Since my meeting with Assange that rainy day in London, that thread has taken me from one edge of the Western world to the other as I sought out the history and future of an idea: digital, untraceable, anonymous leaking. And the line of thought I followed remains stronger in many ways than ever before. The activists and fellow travelers I’ve met have no illusions about WikiLeaks’ and Assange’s weaknesses and failures. But they share the same spirit that drove Assange: to build a better secret-spilling machine than the last one.
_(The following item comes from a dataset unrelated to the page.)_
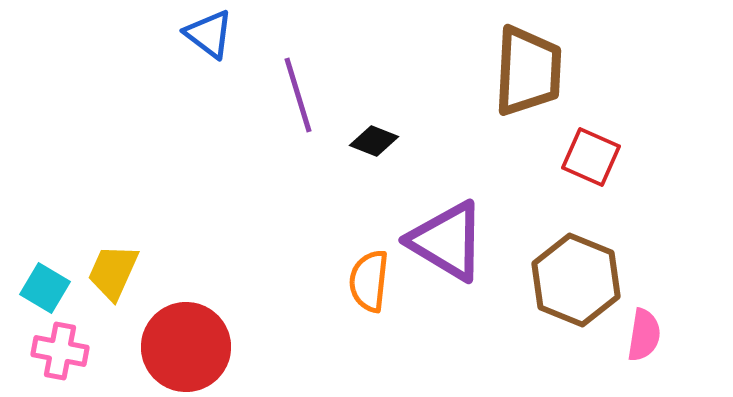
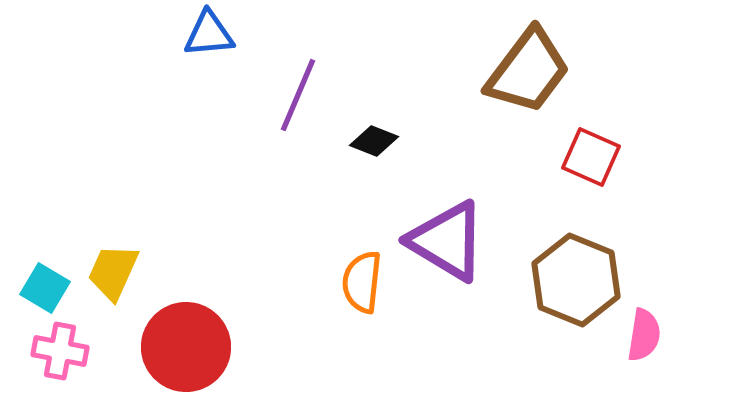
blue triangle: rotated 42 degrees counterclockwise
brown trapezoid: rotated 34 degrees clockwise
purple line: rotated 40 degrees clockwise
orange semicircle: moved 7 px left, 1 px down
This Machine Kills Secrets is a book about the forces that coalesced to make WikiLeaks happen. And it’s also about how those forces are working to make it happen again.
The insider’s drive to expose institutional secrets—to conscientiously blow the whistle or vindictively dump a superior’s dirty laundry—has always existed. But the technology that enables the spillers of secrets has been accelerating its evolution since the invention of computing. With the dawn of the Internet, the apparatus of disclosure entered a Cambrian explosion, replicating its effective features, excising its failed components, and honing its methods faster than ever before.
The state of the world’s information favors the leaker now more than ever. In 2002, the amount of digitally recorded data in the world finally matched the amount of analog recorded information, according to a study by the University of Southern California’s Annenberg School for Communication and Journalism. Just five years later in 2007, the most recent year the study included, digital information already accounted for 94 percent of the world’s recorded information. And all of that information is liquid: infinitely reproducible, frictionlessly mobile—fundamentally leakable.
Just what fraction of that vast digital swamp remains secret is tough to gauge. But Harvard science historian Peter Galison, taking printed files as a proxy, estimates that there are five times as many pages being added to the world’s classified libraries as to its unclassified ones. Despite Barack Obama’s promises of a more transparent government, 76.7 million documents were classified in 2010, compared with 8.6 million in 2001 and 23.4 million in 2008, the first and last years of George W. Bush’s administration.